Du 7 au 27 mai 2026, l’Espace Expo de la MJC/CREA accueille « Disparition(s) », un travail photographique consacré aux derniers mois d’activité des tanneries Pechdo, maison millavoise fondée en 1900 et fermée après 125 ans d’existence.
Mercredi soir, lors du vernissage, plusieurs anciennes salariées de l’usine étaient présentes. Face aux photographies de Benoit Sanchez-Mateo, elles ont commenté les images, détaillant les différentes étapes du tannage des peaux, revivant avec émotion les gestes répétés quotidiennement pendant des années. Un témoignage fort qui a donné une autre dimension à l’exposition.

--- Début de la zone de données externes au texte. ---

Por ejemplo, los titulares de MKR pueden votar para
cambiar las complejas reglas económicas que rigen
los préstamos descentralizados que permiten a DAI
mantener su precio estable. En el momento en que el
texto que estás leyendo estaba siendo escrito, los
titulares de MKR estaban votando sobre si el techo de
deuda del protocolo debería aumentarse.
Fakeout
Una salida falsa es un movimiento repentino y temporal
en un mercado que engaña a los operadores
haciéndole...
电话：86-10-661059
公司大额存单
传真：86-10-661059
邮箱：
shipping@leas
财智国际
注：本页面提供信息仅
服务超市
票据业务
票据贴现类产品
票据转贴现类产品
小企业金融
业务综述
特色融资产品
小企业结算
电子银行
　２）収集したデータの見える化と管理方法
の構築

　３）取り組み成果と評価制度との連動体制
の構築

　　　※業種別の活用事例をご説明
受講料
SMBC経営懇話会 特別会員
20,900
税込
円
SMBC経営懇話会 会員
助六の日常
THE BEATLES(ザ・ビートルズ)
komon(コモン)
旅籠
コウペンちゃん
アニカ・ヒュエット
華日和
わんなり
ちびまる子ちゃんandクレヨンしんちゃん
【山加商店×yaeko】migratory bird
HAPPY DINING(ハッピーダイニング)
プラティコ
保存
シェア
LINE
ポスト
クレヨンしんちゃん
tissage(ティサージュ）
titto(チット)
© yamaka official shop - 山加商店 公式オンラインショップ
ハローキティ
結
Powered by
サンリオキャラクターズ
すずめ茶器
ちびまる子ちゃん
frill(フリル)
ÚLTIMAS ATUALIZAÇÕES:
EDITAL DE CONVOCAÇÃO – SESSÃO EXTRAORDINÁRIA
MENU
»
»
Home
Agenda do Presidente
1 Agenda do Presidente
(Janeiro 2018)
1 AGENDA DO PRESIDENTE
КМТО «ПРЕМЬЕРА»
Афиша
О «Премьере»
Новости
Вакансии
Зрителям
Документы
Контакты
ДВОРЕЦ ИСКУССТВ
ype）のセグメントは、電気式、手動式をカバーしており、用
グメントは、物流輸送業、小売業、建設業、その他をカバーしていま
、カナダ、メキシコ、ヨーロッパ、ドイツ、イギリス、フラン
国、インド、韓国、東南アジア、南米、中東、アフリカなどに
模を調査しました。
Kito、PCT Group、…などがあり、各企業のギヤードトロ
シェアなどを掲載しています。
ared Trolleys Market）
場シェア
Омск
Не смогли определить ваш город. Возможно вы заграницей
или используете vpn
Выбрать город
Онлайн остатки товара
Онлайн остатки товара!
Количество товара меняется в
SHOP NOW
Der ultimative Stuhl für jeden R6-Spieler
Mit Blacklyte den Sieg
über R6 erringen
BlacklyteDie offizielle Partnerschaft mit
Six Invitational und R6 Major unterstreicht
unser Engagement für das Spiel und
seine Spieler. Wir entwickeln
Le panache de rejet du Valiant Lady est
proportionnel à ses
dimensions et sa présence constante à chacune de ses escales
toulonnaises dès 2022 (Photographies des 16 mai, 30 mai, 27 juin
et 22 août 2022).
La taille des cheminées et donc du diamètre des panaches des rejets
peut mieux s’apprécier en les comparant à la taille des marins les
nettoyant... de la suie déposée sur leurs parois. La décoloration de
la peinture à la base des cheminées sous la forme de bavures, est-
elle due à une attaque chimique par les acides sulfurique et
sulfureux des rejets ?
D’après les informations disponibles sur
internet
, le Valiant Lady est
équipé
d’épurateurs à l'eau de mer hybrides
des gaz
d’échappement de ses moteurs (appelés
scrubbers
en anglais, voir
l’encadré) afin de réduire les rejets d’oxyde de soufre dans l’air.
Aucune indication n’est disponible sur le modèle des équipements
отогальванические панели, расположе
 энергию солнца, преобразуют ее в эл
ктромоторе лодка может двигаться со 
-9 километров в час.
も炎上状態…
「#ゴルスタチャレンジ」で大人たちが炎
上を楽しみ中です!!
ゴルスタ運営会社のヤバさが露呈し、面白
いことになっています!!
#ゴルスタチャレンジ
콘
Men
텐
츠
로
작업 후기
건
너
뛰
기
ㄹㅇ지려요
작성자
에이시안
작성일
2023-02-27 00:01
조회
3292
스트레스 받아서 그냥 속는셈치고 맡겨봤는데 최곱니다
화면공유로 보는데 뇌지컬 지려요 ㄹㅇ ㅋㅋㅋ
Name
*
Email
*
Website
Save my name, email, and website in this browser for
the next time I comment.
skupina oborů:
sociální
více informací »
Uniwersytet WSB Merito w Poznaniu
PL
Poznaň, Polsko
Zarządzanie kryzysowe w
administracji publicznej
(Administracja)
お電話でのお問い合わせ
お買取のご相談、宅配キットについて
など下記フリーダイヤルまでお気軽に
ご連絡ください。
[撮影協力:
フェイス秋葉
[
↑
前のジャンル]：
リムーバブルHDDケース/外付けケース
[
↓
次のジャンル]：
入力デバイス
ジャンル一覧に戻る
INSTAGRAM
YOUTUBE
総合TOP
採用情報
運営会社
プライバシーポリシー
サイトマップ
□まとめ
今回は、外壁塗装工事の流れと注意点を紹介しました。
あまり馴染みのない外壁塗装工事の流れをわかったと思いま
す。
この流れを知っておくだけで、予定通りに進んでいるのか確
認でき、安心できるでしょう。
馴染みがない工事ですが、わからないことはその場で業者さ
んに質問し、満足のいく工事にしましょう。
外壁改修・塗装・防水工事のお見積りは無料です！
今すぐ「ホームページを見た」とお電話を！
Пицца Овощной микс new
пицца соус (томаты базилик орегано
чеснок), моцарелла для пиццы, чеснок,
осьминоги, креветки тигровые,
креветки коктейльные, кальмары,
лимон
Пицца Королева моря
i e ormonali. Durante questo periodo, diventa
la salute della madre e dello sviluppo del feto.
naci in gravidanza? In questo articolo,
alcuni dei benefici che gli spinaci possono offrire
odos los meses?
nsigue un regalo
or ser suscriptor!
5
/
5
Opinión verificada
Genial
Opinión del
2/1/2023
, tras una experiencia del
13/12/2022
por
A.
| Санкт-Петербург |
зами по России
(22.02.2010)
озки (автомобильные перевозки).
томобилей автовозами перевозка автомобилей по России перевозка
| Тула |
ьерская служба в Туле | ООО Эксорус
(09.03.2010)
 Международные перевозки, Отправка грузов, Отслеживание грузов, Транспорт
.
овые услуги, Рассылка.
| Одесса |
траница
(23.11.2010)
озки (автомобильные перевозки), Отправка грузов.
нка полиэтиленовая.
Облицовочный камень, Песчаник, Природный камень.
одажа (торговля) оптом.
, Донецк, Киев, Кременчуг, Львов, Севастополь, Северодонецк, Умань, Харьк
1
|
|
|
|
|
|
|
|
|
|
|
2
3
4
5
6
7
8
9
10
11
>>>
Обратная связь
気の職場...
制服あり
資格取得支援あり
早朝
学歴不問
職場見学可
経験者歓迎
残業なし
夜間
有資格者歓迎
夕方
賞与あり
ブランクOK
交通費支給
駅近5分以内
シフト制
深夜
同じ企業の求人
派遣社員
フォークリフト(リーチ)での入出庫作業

« C’est triste mais c’est comme ça, on est toutes en train de chercher du travail », a confié l’une d’elles, rappelant la brutalité de la fermeture, « à peine trois semaines entre l’annonce et l’arrêt définitif de l’activité ».

Autour d’elles, le public découvrait ce travail jusque là invisible et caché derrière les murs de la tannerie, préparation des peaux, manipulations, les outils, les machines et cette chaîne de savoir-faire qui a façonné l’histoire industrielle de Millau.

Présents lors du vernissage, le président de la MJC, le directeur du CREA ainsi que François Leyge, 10e adjoint municipal à la culture, ont salué le travail du photographe. « J’ai moi-même été photographe professionnel pendant quelques années, je suis très attaché à la photographie, c’est quelque chose qui vibre en moi », a rappelé l’élu avant de remercier Benoit Sanchez-Mateo pour ce travail « fidèle ».

« Ces photos nous parlent, on se rend compte de tout le travail qui était réalisé derrière les murs et de la diversité de ce qui s’y déroulait avant d’avoir la peau prête pour faire des gants à la fin. Cette chaîne de travail et ce savoir-faire sont indissociables de Millau et de son patrimoine », a déclaré François Leyge, évoquant même la possibilité d’intégrer certains clichés aux archives municipales afin de préserver cette mémoire ouvrière.
Avant que les ateliers ne se taisent définitivement, Benoit Sanchez-Mateo avait pu entrer dans l’usine à la demande de Caroline Krug, la directrice du site. Plusieurs jours durant, il a partagé le quotidien des ouvrières et des ouvriers, photographiant les gestes, les regards, les matières et les lumières particulières de cette industrie historique.

« J’ai découvert un univers étonnant qu’on ne connaît finalement que très peu, alors qu’il fait partie de l’identité de Millau. J’ai voulu montrer ce savoir-faire qui disparaît et, au-delà, tous ces métiers fragilisés par la mondialisation », a rappelé le photographe.
Ses images, travaillées dans des tonalités sombres et cuivrées, dépassent le simple reportage documentaire pour proposer une lecture sensible et artistique d’un monde en train de disparaître.
Environ 25 photographies sont exposées jusqu’au 27 mai dans le hall du Créa de Millau. L’exposition poursuivra ensuite son chemin dans un lieu plus atypique. A l’automne, les clichés seront présentés à Rieupeyroux chez « Jaja Broc », aux côtés d’objets issus de la tannerie, acquis lors d’une vente aux enchères. Une manière de continuer à faire vivre cette mémoire industrielle millavoise.